Hawaii and many other islands rely on imported oil to generate most of their electricity, which is expensive, and last year’s spikes in oil prices have reinvigorated their search for homegrown alternatives.
An interesting and thoughtful post by Lauren on ThinHouse on how easy it is to forget the mundane and everyday—yet very important—measures we can take to save energy:
Ten minutes ago I did something that cost no money, took 45 seconds, involved a single screwdriver and immediately reduced our home energy consumption in one major category by 10 percent. That we hadn’t done this months and months ago shows how caught up we have been in the big, sexy projects, how easy it is to be swept away by high-tech gizmos, how seductive – even for those of us on the look-out – this whole greenwashing thing is.
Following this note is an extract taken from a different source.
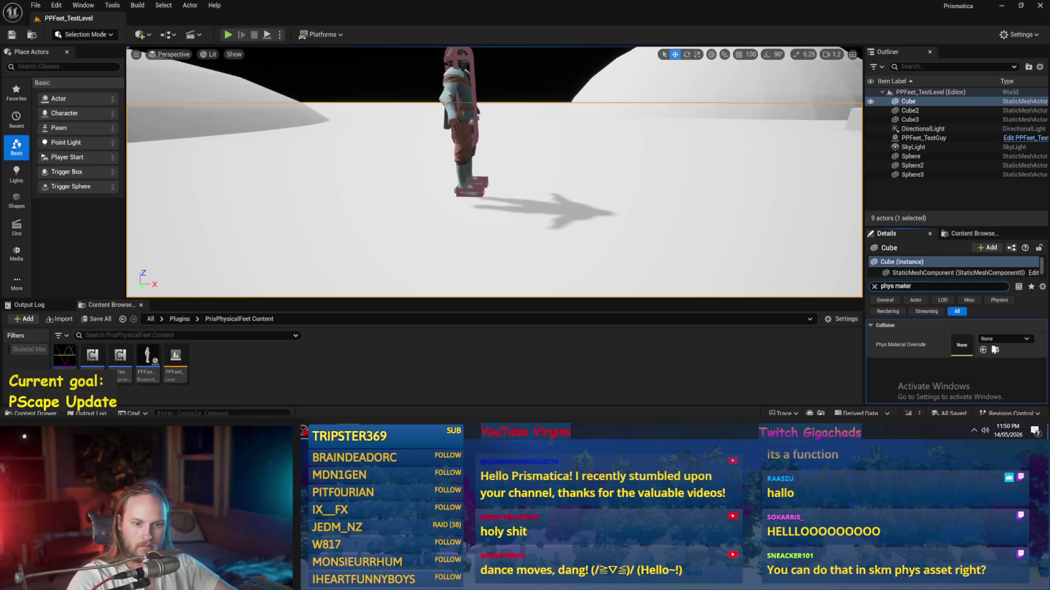
{"action": "left_click", "coordinate": [1006, 339]}
{"action": "scroll", "coordinate": [989, 290], "scroll_direction": "down", "scroll_amount": 2}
Going VERTical is a great new blog on the design and construction of a green home to be built to LEED platinum standards in Ottawa. They’re just getting started, and I’m looking forward to following along on this journey:
Our number one consideration in a home? Health - for us as individuals and for the planet that we live on. For me, simply put, health means less toxic and sustainable - a better living environment and a smaller carbon footprint.
Some of you might be thinking - sounds like more work than building a standard home. Others may be thinking - what do you mean in tangible terms by less toxic and sustainable? To respond to the first - yes, this will be somewhat more work than building a standard home, and we welcome that.
I’ll have to think about it more, but at first blush I like it—at least it has a spark of humanity. “Intelligence” carries connotations not only of adeptness but of sophistication and even elegance. After all, there’s something marvelous about how a mind like, say, Einstein’s took what seemed like a jumble of parts and derived compact, holistic explanations out of them. Intelligence doesn’t imply less, like efficiency, but better. And that’s what people want—not less, but better.
In an excellent talk on TED, Willie Smits presents a model of rainforest ecology restoration which created jobs for three thousand people, revitalized the local economy, led to an explosion in biodiversity, and restored a healthy environment for people and orangutans both.
Smits believes that to rebuild orangutan populations, we must first rebuild their forest habitat — which means helping local people find options other than the short-term fix of harvesting forests to survive. His Masarang Foundation raises money and awareness to restore habitat forests around the world — and to empower local people. In 2007, Masarang opened a palm-sugar factory that uses thermal energy to turn sugar palms (fast-growing trees that thrive in degraded soils) into sugar and even ethanol, returning cash and power to the community and, with luck, starting the cycle toward a better future for people, trees and orangs.